Frederick Bailey Deeming - Australia in The 1880s

Australia in The 1880s

Police investigations after his arrest in 1892 revealed that Deeming had moved to Australia in 1882, chiefly working in Sydney, but also working for John Danks, a Melbourne importer of plumbing and gasfitting supplies. His Melbourne employers regarded him as an excellent worker and extended him 200 pounds credit, supposedly to open a business in Rockhampton, Queensland. The money was never repaid. Deeming is known to have worked for a Sydney gasfitter, where he was charged with theft of brass fittings from his employer. Deeming indignantly denied the theft, but the items were found at his home and he was sentenced to six weeks imprisonment. Deeming pretended to faint when the sentence was pronounced. After his release he continued to work in Sydney as a gasfitter until, in December 1887, he was again committed for trial, now on a charge of fraudulent insolvency. He disappeared from New South Wales while on bail.
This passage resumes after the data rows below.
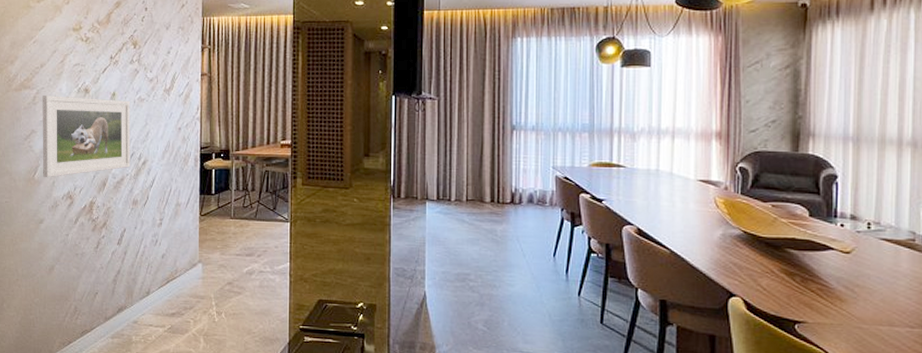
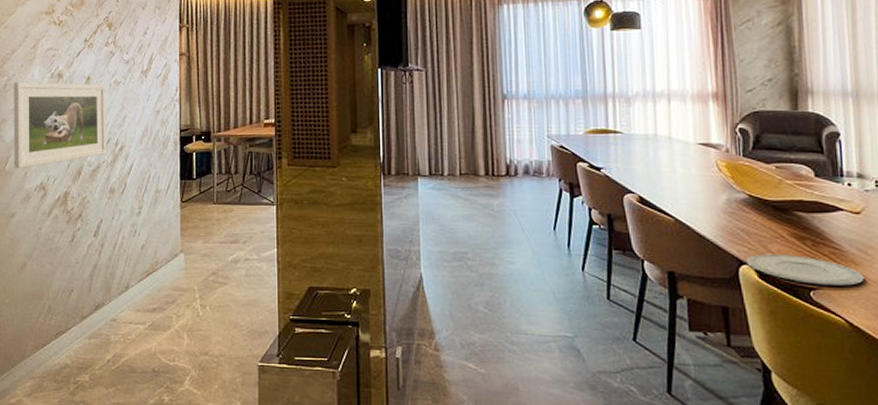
plate: none [736,287,848,322] -> present [746,253,865,287]

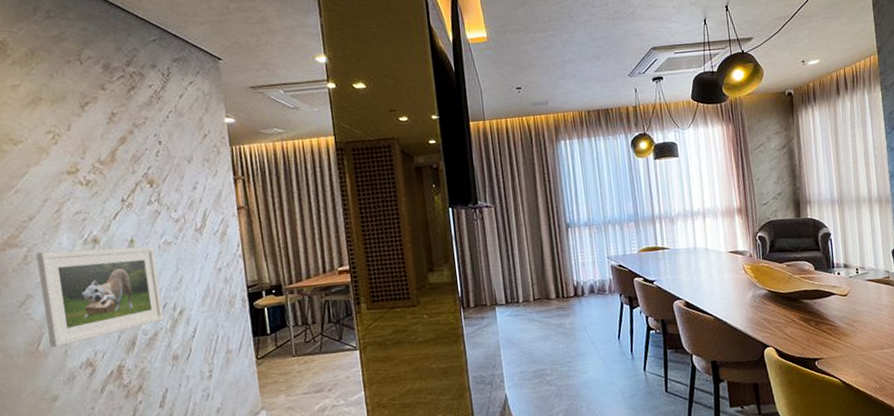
plate: present [746,253,865,287] -> none [769,334,852,357]

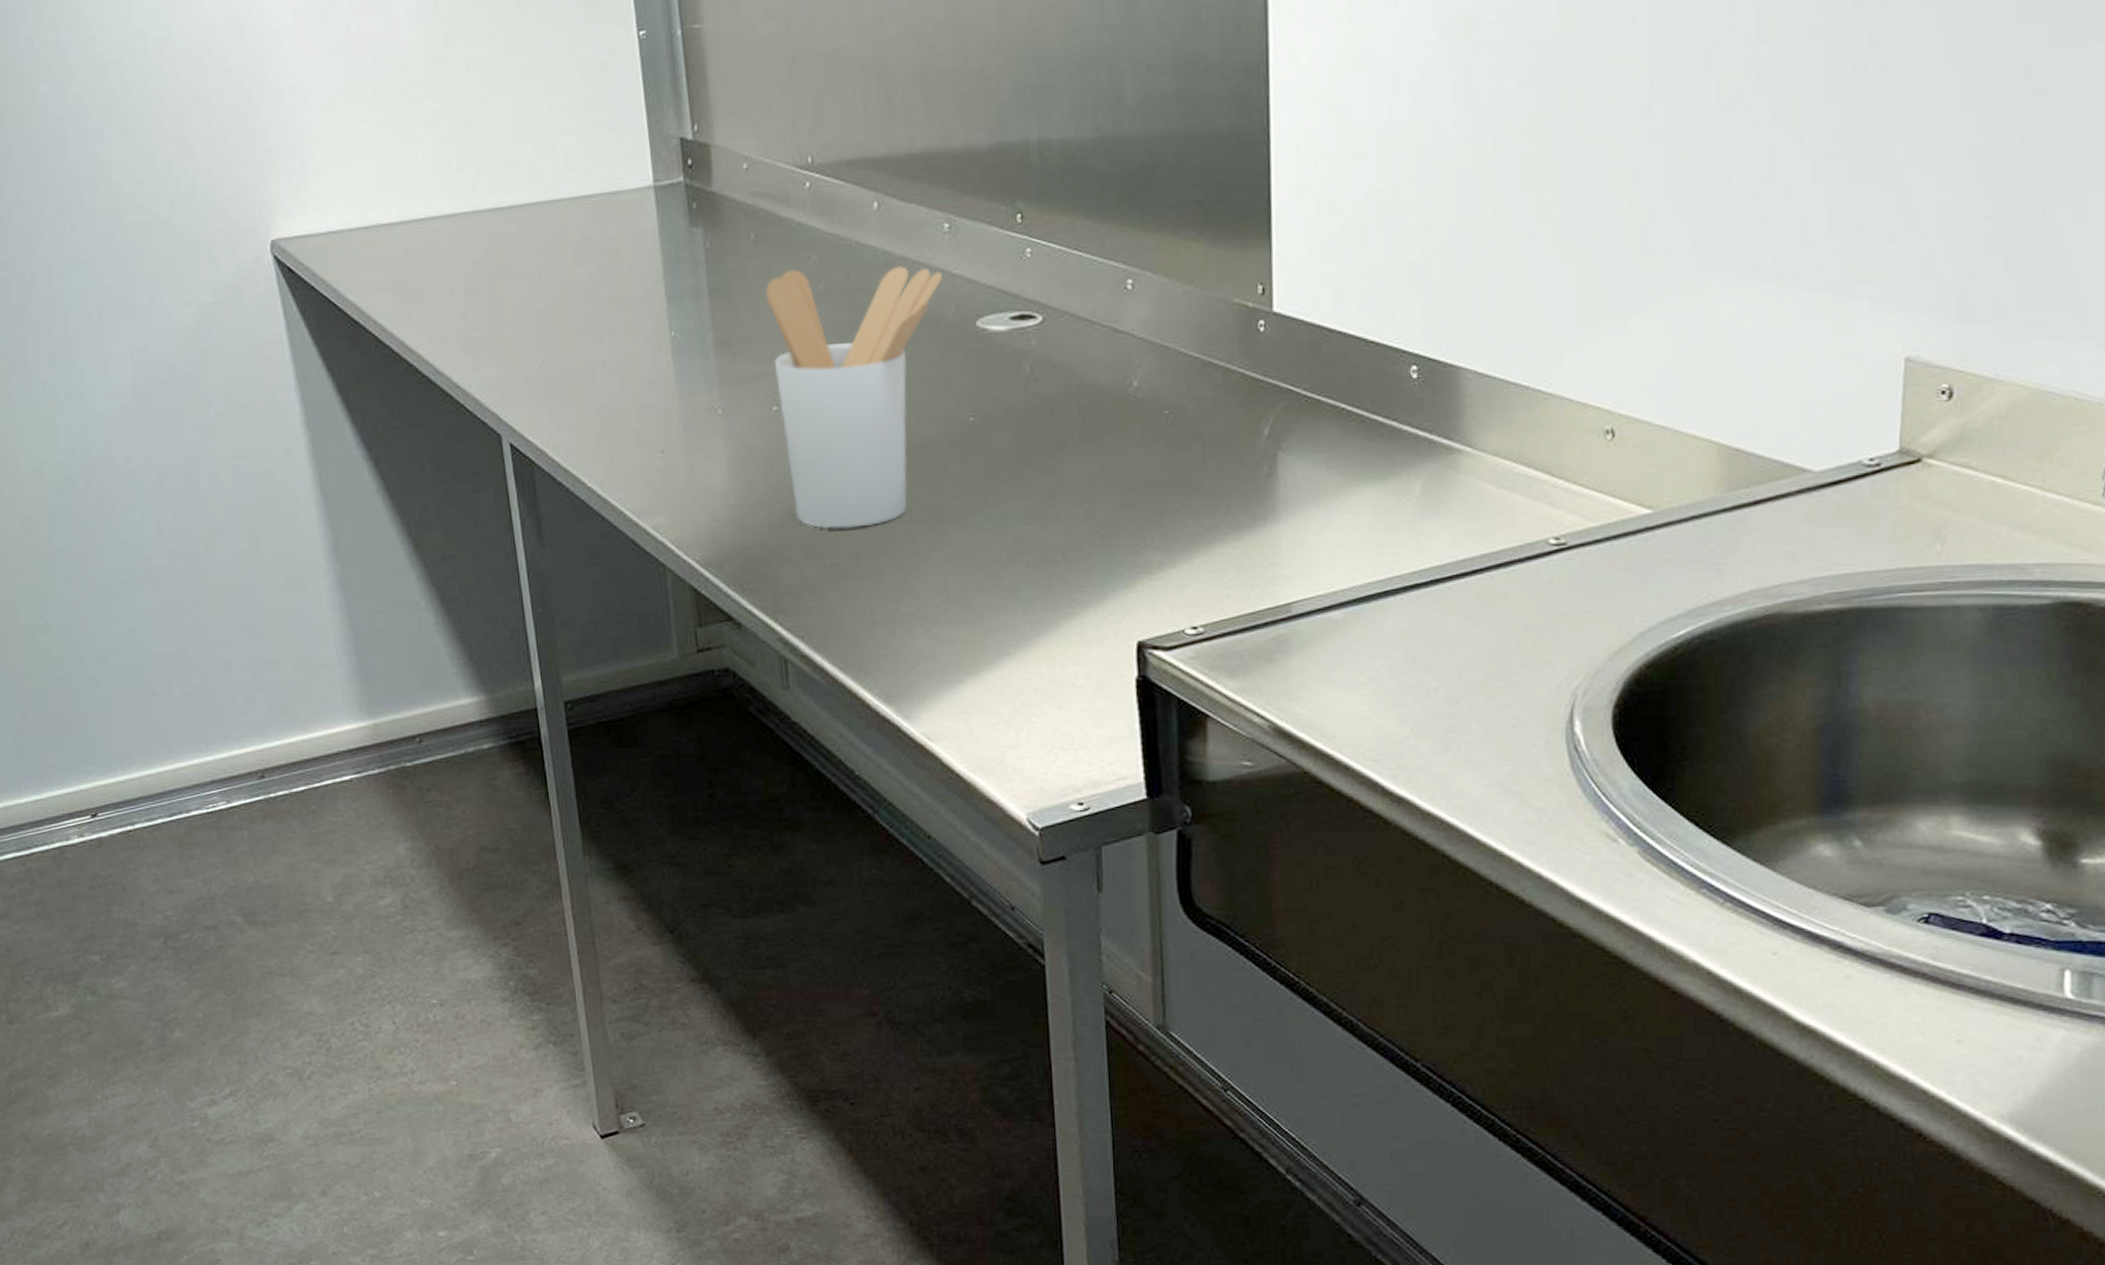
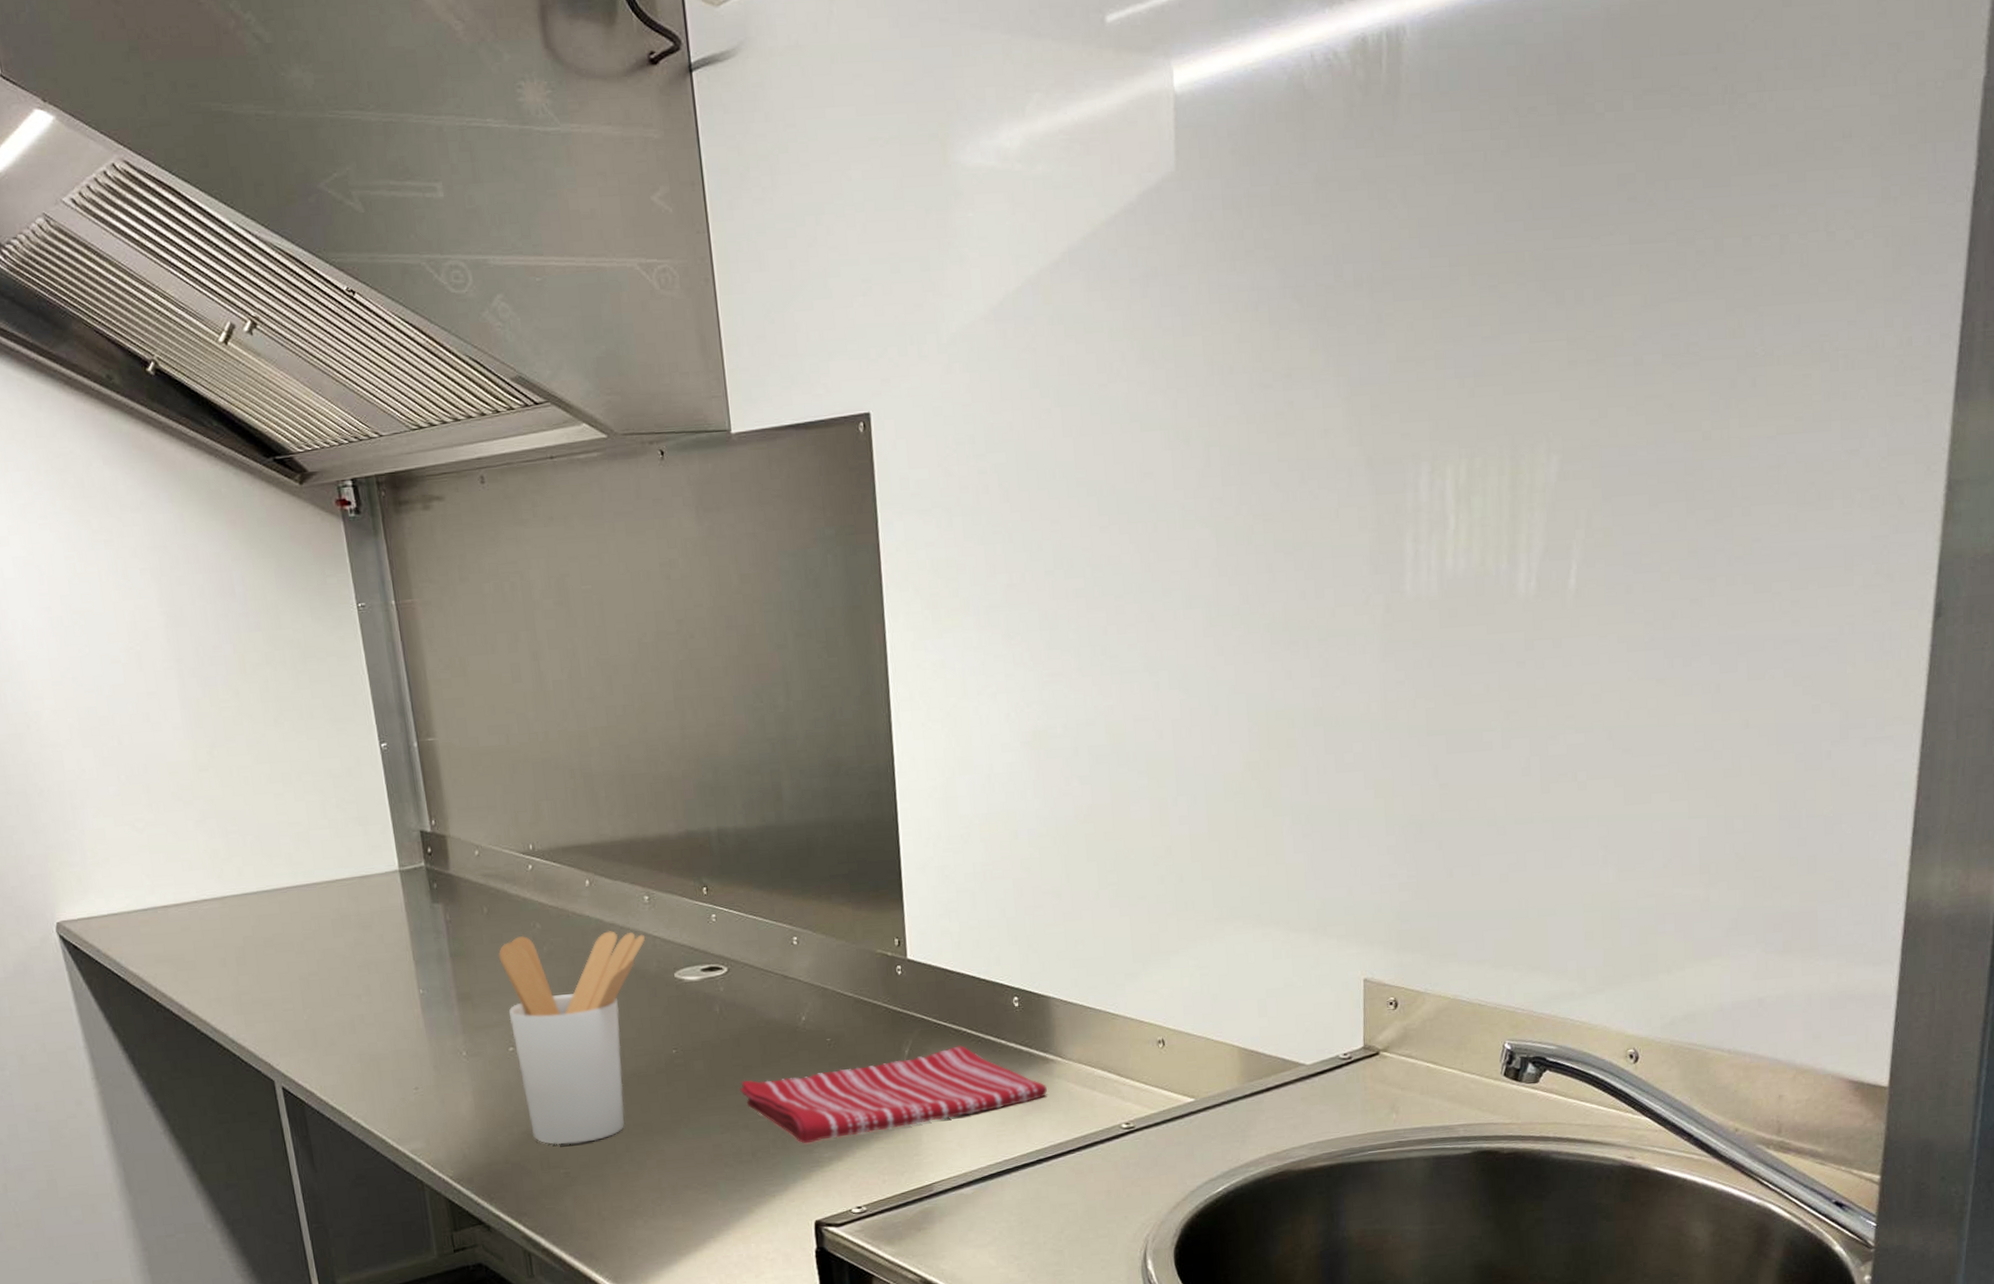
dish towel: none [1051,426,1450,543] -> present [740,1045,1047,1144]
Deeming was accompanied by his wife while in Australia, “a typical welsh lass,” Marie, née James. Deeming had married her in Lower Tranmere, England in February 1881 and they had lived briefly at Birkenhead before leaving for Melbourne. His brother Alfred, had married Marie’s sister, Martha. By 1886 Deeming and Marie had two Australian born daughters, Bertha and Marie. In 1888 his brothers Alfred and Walter learned that Deeming and his family were returning to England “with a considerable fortune”.